Excerpted text:
☆ ☆ ☆ ☆
Functional brain hyper-activations are linked to an electrophysiological measure of slow inter-hemispheric transfer time after pediatric moderate/severe traumatic brain injury.

Increased task-related blood oxygen level dependent (BOLD) activation is commonly observed in fMRI studies of moderate/severe traumatic brain injury (msTBI) but the functional relevance of these hyper-activations and how they are linked to more direct measures of neuronal function remains largely unknown. Here we investigated how working memory load (WML)-dependent BOLD activation was related to an electrophysiological measure of inter-hemispheric transfer time (IHTT) in a sample of 18 msTBI patients and 26 demographically matched controls from the UCLA Recovery after Pediatric Brain Injury (RAPBI) study. In the context of highly similar fMRI task performance, a sub-group of TBI patients with slow IHTT had greater BOLD activation with higher WML than both healthy control children and a subgroup of msTBI patients with normal IHTT. Slower IHTT included as a continuous variable was also associated with BOLD hyper-activation in the full TBI sample and in controls. Higher WML dependent BOLD activation was related to better performance on a clinical cognitive performance index, an association that was more pronounced within the patient group with slow IHTT. Our prior work has shown that a sub-group of children with slow IHTT after pediatric msTBI has increased risk for poor white matter organization, long-term neurodegeneration, and poor cognitive outcome. BOLD hyper-activations after msTBI may reflect neuronal compensatory processes supporting higher order capacity demanding cognitive functions in the context of inefficient neuronal transfer of information. The link between BOLD hyper-activations and slow IHTT adds to the multimodal validation of this electrophysiological measure as a promising biomarker.
☆ ☆ ☆ ☆
What the exercise asks: Rewrite everything from "Functional brain hyper-activations" down to "traumatic brain injury." in the brain injury abstract, substituting "childhood" for "pediatric". The entries that come next are separate material unrelated to the abstract.

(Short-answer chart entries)
☆ ☆ ☆ ☆
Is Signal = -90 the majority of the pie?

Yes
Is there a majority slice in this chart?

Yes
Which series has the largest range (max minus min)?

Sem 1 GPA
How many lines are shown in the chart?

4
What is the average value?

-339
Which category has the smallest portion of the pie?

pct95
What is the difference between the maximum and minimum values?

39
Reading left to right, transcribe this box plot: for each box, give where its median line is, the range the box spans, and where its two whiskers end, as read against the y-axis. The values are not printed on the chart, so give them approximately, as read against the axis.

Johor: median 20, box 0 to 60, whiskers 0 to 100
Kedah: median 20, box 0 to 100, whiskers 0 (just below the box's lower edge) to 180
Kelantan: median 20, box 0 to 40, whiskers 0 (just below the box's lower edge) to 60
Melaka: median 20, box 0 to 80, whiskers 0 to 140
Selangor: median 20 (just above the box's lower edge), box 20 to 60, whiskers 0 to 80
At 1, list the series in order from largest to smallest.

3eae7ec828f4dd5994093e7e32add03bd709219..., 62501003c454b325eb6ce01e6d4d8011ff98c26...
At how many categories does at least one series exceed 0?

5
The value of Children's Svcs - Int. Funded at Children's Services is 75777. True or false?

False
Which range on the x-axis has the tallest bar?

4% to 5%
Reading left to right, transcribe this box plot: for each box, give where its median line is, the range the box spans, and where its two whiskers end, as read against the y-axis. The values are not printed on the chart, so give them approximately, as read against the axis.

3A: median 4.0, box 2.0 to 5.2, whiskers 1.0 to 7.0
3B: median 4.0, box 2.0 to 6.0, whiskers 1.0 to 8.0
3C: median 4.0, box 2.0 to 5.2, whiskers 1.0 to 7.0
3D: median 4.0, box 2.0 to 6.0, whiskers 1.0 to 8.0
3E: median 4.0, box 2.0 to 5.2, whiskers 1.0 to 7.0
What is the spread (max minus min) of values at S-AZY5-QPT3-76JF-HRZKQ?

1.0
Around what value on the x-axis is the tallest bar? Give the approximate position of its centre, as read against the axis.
☆ ☆ ☆ ☆
Exercise response:
Functional brain hyper-activations are linked to an electrophysiological measure of slow inter-hemispheric transfer time after childhood moderate/severe traumatic brain injury.